▸ **Data section**
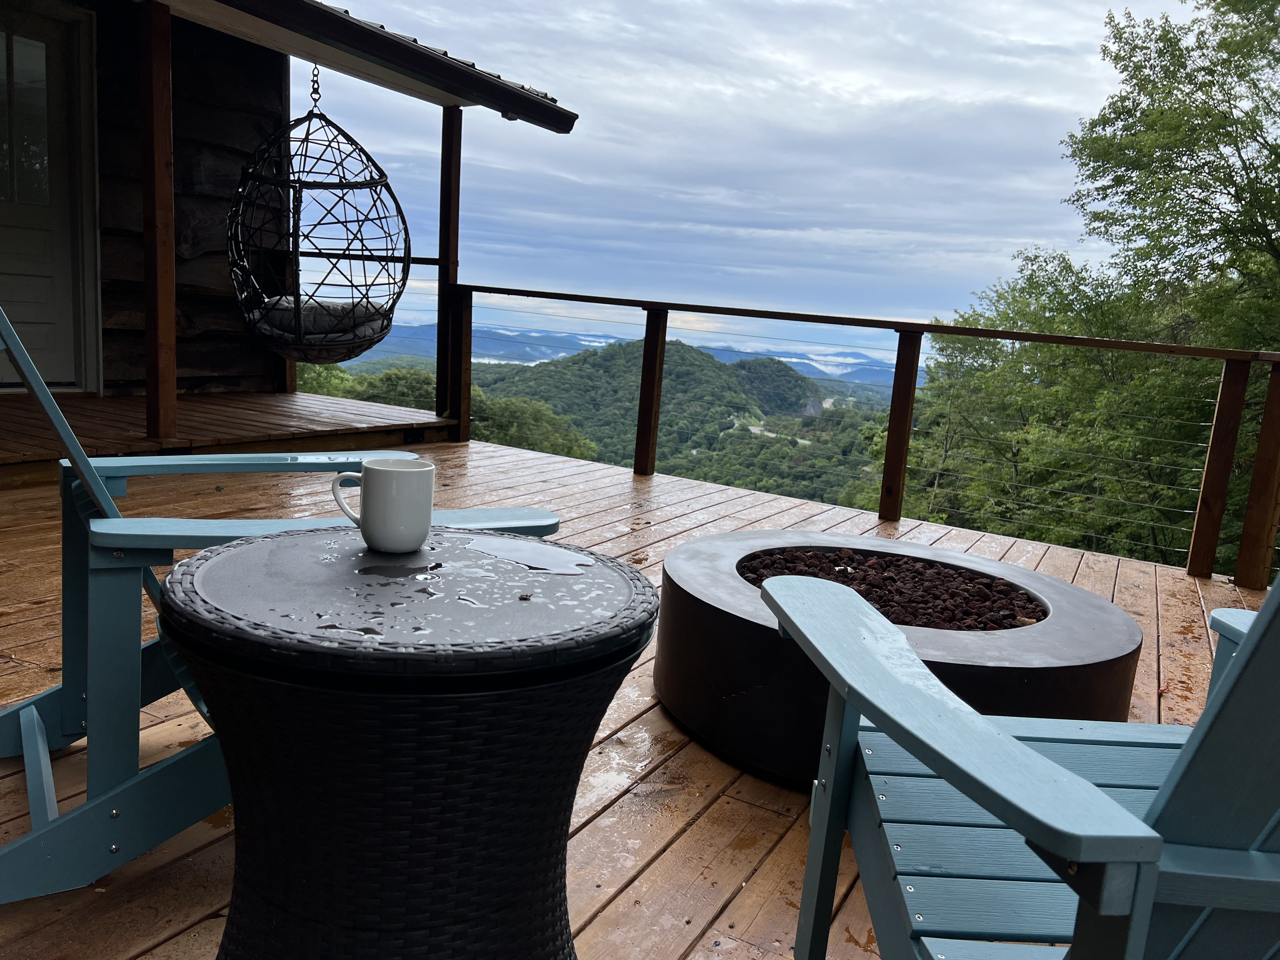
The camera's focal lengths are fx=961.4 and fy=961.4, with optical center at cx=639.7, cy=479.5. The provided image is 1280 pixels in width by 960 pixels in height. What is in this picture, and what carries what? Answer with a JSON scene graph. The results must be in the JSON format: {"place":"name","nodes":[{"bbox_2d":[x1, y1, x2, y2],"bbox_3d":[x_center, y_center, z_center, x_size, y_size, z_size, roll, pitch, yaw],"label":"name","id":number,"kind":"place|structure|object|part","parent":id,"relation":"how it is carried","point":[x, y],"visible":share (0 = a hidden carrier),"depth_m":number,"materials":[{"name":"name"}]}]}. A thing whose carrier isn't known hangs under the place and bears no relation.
{"place":"outdoors","nodes":[
{"label":"outdoors","id":0,"kind":"place"},
{"bbox_2d":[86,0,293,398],"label":"log wall","id":1,"kind":"structure","parent":0,"point":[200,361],"depth_m":6.63,"materials":[{"name":"brown wood"}]},
{"bbox_2d":[0,387,458,482],"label":"wooden deck","id":2,"kind":"structure","parent":0,"point":[22,418],"materials":[{"name":"brown wood"}]},
{"bbox_2d":[140,1,178,442],"bbox_3d":[-2.418,-1.289,4.818,0.173,2.115,0.162,10,11,30],"label":"wooden post","id":3,"kind":"object","parent":2,"relation":"on","point":[155,141],"visible":0.98,"depth_m":4.79,"materials":[{"name":"brown wood"}]},
{"bbox_2d":[0,0,586,419],"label":"log cabin","id":4,"kind":"structure","parent":0,"point":[88,1],"materials":[{"name":"brown wood"}]},
{"bbox_2d":[0,0,94,392],"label":"door","id":5,"kind":"structure","parent":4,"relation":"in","point":[49,348],"depth_m":5.80,"materials":[{"name":"white paint"}]},
{"label":"door window","id":6,"kind":"part","parent":5,"relation":"part of","materials":[{"name":"clear glass"}]},
{"bbox_2d":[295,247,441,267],"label":"railing","id":7,"kind":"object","parent":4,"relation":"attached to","point":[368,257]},
{"bbox_2d":[160,0,578,130],"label":"roof","id":8,"kind":"structure","parent":4,"relation":"attached to","point":[393,41],"depth_m":5.01,"materials":[{"name":"black metal"}]},
{"bbox_2d":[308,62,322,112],"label":"chain","id":9,"kind":"object","parent":8,"relation":"hanging from","point":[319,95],"visible":0.82,"depth_m":4.74,"materials":[{"name":"black metal"}]},
{"bbox_2d":[227,67,410,363],"bbox_3d":[-1.720,-1.476,5.159,1.017,1.750,0.990,10,11,30],"label":"hanging chair","id":10,"kind":"object","parent":8,"relation":"hanging from","point":[295,299],"visible":0.9,"depth_m":4.99,"materials":[{"name":"black wicker"}]},
{"bbox_2d":[251,295,393,344],"bbox_3d":[-1.699,-0.827,5.006,0.770,0.247,0.727,10,11,30],"label":"cushion","id":11,"kind":"object","parent":10,"relation":"in","point":[340,307],"visible":0.52,"depth_m":4.78,"materials":[{"name":"grey fabric"}]},
{"bbox_2d":[306,333,897,511],"label":"forested hill","id":12,"kind":"structure","parent":0,"point":[552,364],"materials":[{"name":"green plant"}]},
{"bbox_2d":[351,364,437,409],"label":"tree","id":13,"kind":"object","parent":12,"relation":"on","point":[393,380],"visible":0.26,"depth_m":21.43,"materials":[{"name":"green plant"}]},
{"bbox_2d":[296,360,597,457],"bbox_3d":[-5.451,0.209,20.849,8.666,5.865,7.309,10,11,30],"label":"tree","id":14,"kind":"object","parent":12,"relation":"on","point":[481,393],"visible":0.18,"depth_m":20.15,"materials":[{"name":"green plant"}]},
{"bbox_2d":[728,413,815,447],"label":"road","id":15,"kind":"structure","parent":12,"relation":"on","point":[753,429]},
{"bbox_2d":[330,320,913,395],"label":"mountain range","id":16,"kind":"structure","parent":0,"point":[793,358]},
{"bbox_2d":[0,439,1270,959],"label":"wooden deck","id":17,"kind":"structure","parent":0,"point":[716,805],"materials":[{"name":"brown wood"}]},
{"bbox_2d":[0,302,565,904],"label":"adirondack chair","id":18,"kind":"object","parent":17,"relation":"on","point":[35,727],"visible":0.64,"depth_m":1.50,"materials":[{"name":"blue plastic"}]},
{"label":"armrest","id":19,"kind":"part","parent":18,"relation":"part of","materials":[{"name":"blue plastic"}]},
{"bbox_2d":[156,528,662,959],"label":"wicker table","id":20,"kind":"object","parent":17,"relation":"on","point":[319,692],"visible":0.98,"depth_m":1.05,"materials":[{"name":"black"}]},
{"bbox_2d":[330,458,435,552],"bbox_3d":[-0.339,0.034,1.284,0.125,0.111,0.095,10,11,30],"label":"mug","id":21,"kind":"object","parent":20,"relation":"on","point":[383,469],"visible":0.99,"depth_m":1.25,"materials":[{"name":"white ceramic"}]},
{"label":"mug handle","id":22,"kind":"part","parent":21,"relation":"part of","materials":[{"name":"white ceramic"}]},
{"bbox_2d":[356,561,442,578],"label":"water puddle","id":23,"kind":"object","parent":20,"relation":"on","point":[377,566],"visible":0.97,"materials":[{"name":"clear liquid"}]},
{"bbox_2d":[462,536,596,575],"label":"puddle","id":24,"kind":"object","parent":20,"relation":"on","point":[539,566],"visible":0.98,"materials":[{"name":"clear liquid"}]},
{"bbox_2d":[436,106,467,434],"bbox_3d":[-1.319,-1.464,6.751,0.169,2.173,0.170,10,11,30],"label":"wooden post","id":25,"kind":"object","parent":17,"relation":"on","point":[451,396],"visible":0.82,"depth_m":6.68,"materials":[{"name":"brown wood"}]},
{"bbox_2d":[420,269,1279,589],"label":"deck railing","id":26,"kind":"object","parent":17,"relation":"on","point":[1050,337],"visible":0.93,"depth_m":5.08,"materials":[{"name":"brown wood"}]},
{"bbox_2d":[651,530,1144,781],"bbox_3d":[0.596,0.411,2.401,1.167,0.314,1.166,10,11,30],"label":"fire pit","id":27,"kind":"object","parent":17,"relation":"on","point":[709,606],"visible":0.67,"depth_m":2.03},
{"bbox_2d":[736,546,1042,631],"bbox_3d":[0.635,0.304,2.510,0.939,0.106,0.813,10,11,30],"label":"lava rocks","id":28,"kind":"object","parent":27,"relation":"in","point":[798,571],"visible":0.41,"depth_m":2.51,"materials":[{"name":"brown stone"}]},
{"bbox_2d":[761,559,1279,959],"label":"adirondack chair","id":29,"kind":"object","parent":17,"relation":"on","point":[1061,770],"visible":0.99,"depth_m":0.89,"materials":[{"name":"wood"}]},
{"bbox_2d":[300,0,1219,354],"label":"sky","id":30,"kind":"structure","parent":0,"point":[896,84],"materials":[{"name":"blue"}]},
{"bbox_2d":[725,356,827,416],"label":"hill","id":31,"kind":"structure","parent":0,"point":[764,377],"materials":[{"name":"green plant"}]},
{"label":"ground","id":32,"kind":"structure","parent":0},
{"bbox_2d":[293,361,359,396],"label":"shrub","id":33,"kind":"object","parent":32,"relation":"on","point":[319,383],"visible":0.14,"depth_m":17.97,"materials":[{"name":"green plant"}]},
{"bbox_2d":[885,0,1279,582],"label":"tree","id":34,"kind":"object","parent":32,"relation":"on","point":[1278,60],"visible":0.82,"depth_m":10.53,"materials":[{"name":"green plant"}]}
]}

▸ **Assigned task**
Each entry above must be set down word for word; none of its pictures belong in the copy.

▸ **Reply to the exercise**
The camera's focal lengths are fx=961.4 and fy=961.4, with optical center at cx=639.7, cy=479.5. The provided image is 1280 pixels in width by 960 pixels in height. What is in this picture, and what carries what? Answer with a JSON scene graph. The results must be in the JSON format: {"place":"name","nodes":[{"bbox_2d":[x1, y1, x2, y2],"bbox_3d":[x_center, y_center, z_center, x_size, y_size, z_size, roll, pitch, yaw],"label":"name","id":number,"kind":"place|structure|object|part","parent":id,"relation":"how it is carried","point":[x, y],"visible":share (0 = a hidden carrier),"depth_m":number,"materials":[{"name":"name"}]}]}. A thing whose carrier isn't known hangs under the place and bears no relation.
{"place":"outdoors","nodes":[
{"label":"outdoors","id":0,"kind":"place"},
{"bbox_2d":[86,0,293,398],"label":"log wall","id":1,"kind":"structure","parent":0,"point":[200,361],"depth_m":6.63,"materials":[{"name":"brown wood"}]},
{"bbox_2d":[0,387,458,482],"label":"wooden deck","id":2,"kind":"structure","parent":0,"point":[22,418],"materials":[{"name":"brown wood"}]},
{"bbox_2d":[140,1,178,442],"bbox_3d":[-2.418,-1.289,4.818,0.173,2.115,0.162,10,11,30],"label":"wooden post","id":3,"kind":"object","parent":2,"relation":"on","point":[155,141],"visible":0.98,"depth_m":4.79,"materials":[{"name":"brown wood"}]},
{"bbox_2d":[0,0,586,419],"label":"log cabin","id":4,"kind":"structure","parent":0,"point":[88,1],"materials":[{"name":"brown wood"}]},
{"bbox_2d":[0,0,94,392],"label":"door","id":5,"kind":"structure","parent":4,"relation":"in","point":[49,348],"depth_m":5.80,"materials":[{"name":"white paint"}]},
{"label":"door window","id":6,"kind":"part","parent":5,"relation":"part of","materials":[{"name":"clear glass"}]},
{"bbox_2d":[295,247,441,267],"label":"railing","id":7,"kind":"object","parent":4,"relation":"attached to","point":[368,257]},
{"bbox_2d":[160,0,578,130],"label":"roof","id":8,"kind":"structure","parent":4,"relation":"attached to","point":[393,41],"depth_m":5.01,"materials":[{"name":"black metal"}]},
{"bbox_2d":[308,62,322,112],"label":"chain","id":9,"kind":"object","parent":8,"relation":"hanging from","point":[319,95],"visible":0.82,"depth_m":4.74,"materials":[{"name":"black metal"}]},
{"bbox_2d":[227,67,410,363],"bbox_3d":[-1.720,-1.476,5.159,1.017,1.750,0.990,10,11,30],"label":"hanging chair","id":10,"kind":"object","parent":8,"relation":"hanging from","point":[295,299],"visible":0.9,"depth_m":4.99,"materials":[{"name":"black wicker"}]},
{"bbox_2d":[251,295,393,344],"bbox_3d":[-1.699,-0.827,5.006,0.770,0.247,0.727,10,11,30],"label":"cushion","id":11,"kind":"object","parent":10,"relation":"in","point":[340,307],"visible":0.52,"depth_m":4.78,"materials":[{"name":"grey fabric"}]},
{"bbox_2d":[306,333,897,511],"label":"forested hill","id":12,"kind":"structure","parent":0,"point":[552,364],"materials":[{"name":"green plant"}]},
{"bbox_2d":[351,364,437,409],"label":"tree","id":13,"kind":"object","parent":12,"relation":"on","point":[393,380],"visible":0.26,"depth_m":21.43,"materials":[{"name":"green plant"}]},
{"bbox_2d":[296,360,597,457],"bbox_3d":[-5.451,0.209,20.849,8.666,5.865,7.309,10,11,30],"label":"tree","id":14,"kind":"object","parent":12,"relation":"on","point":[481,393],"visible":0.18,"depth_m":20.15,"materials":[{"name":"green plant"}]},
{"bbox_2d":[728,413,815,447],"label":"road","id":15,"kind":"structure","parent":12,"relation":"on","point":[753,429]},
{"bbox_2d":[330,320,913,395],"label":"mountain range","id":16,"kind":"structure","parent":0,"point":[793,358]},
{"bbox_2d":[0,439,1270,959],"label":"wooden deck","id":17,"kind":"structure","parent":0,"point":[716,805],"materials":[{"name":"brown wood"}]},
{"bbox_2d":[0,302,565,904],"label":"adirondack chair","id":18,"kind":"object","parent":17,"relation":"on","point":[35,727],"visible":0.64,"depth_m":1.50,"materials":[{"name":"blue plastic"}]},
{"label":"armrest","id":19,"kind":"part","parent":18,"relation":"part of","materials":[{"name":"blue plastic"}]},
{"bbox_2d":[156,528,662,959],"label":"wicker table","id":20,"kind":"object","parent":17,"relation":"on","point":[319,692],"visible":0.98,"depth_m":1.05,"materials":[{"name":"black"}]},
{"bbox_2d":[330,458,435,552],"bbox_3d":[-0.339,0.034,1.284,0.125,0.111,0.095,10,11,30],"label":"mug","id":21,"kind":"object","parent":20,"relation":"on","point":[383,469],"visible":0.99,"depth_m":1.25,"materials":[{"name":"white ceramic"}]},
{"label":"mug handle","id":22,"kind":"part","parent":21,"relation":"part of","materials":[{"name":"white ceramic"}]},
{"bbox_2d":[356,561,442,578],"label":"water puddle","id":23,"kind":"object","parent":20,"relation":"on","point":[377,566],"visible":0.97,"materials":[{"name":"clear liquid"}]},
{"bbox_2d":[462,536,596,575],"label":"puddle","id":24,"kind":"object","parent":20,"relation":"on","point":[539,566],"visible":0.98,"materials":[{"name":"clear liquid"}]},
{"bbox_2d":[436,106,467,434],"bbox_3d":[-1.319,-1.464,6.751,0.169,2.173,0.170,10,11,30],"label":"wooden post","id":25,"kind":"object","parent":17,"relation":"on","point":[451,396],"visible":0.82,"depth_m":6.68,"materials":[{"name":"brown wood"}]},
{"bbox_2d":[420,269,1279,589],"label":"deck railing","id":26,"kind":"object","parent":17,"relation":"on","point":[1050,337],"visible":0.93,"depth_m":5.08,"materials":[{"name":"brown wood"}]},
{"bbox_2d":[651,530,1144,781],"bbox_3d":[0.596,0.411,2.401,1.167,0.314,1.166,10,11,30],"label":"fire pit","id":27,"kind":"object","parent":17,"relation":"on","point":[709,606],"visible":0.67,"depth_m":2.03},
{"bbox_2d":[736,546,1042,631],"bbox_3d":[0.635,0.304,2.510,0.939,0.106,0.813,10,11,30],"label":"lava rocks","id":28,"kind":"object","parent":27,"relation":"in","point":[798,571],"visible":0.41,"depth_m":2.51,"materials":[{"name":"brown stone"}]},
{"bbox_2d":[761,559,1279,959],"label":"adirondack chair","id":29,"kind":"object","parent":17,"relation":"on","point":[1061,770],"visible":0.99,"depth_m":0.89,"materials":[{"name":"wood"}]},
{"bbox_2d":[300,0,1219,354],"label":"sky","id":30,"kind":"structure","parent":0,"point":[896,84],"materials":[{"name":"blue"}]},
{"bbox_2d":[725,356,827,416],"label":"hill","id":31,"kind":"structure","parent":0,"point":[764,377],"materials":[{"name":"green plant"}]},
{"label":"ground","id":32,"kind":"structure","parent":0},
{"bbox_2d":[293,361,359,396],"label":"shrub","id":33,"kind":"object","parent":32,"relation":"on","point":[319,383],"visible":0.14,"depth_m":17.97,"materials":[{"name":"green plant"}]},
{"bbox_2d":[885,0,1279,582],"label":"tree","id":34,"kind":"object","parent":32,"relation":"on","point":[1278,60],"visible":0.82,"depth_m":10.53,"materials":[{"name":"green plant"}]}
]}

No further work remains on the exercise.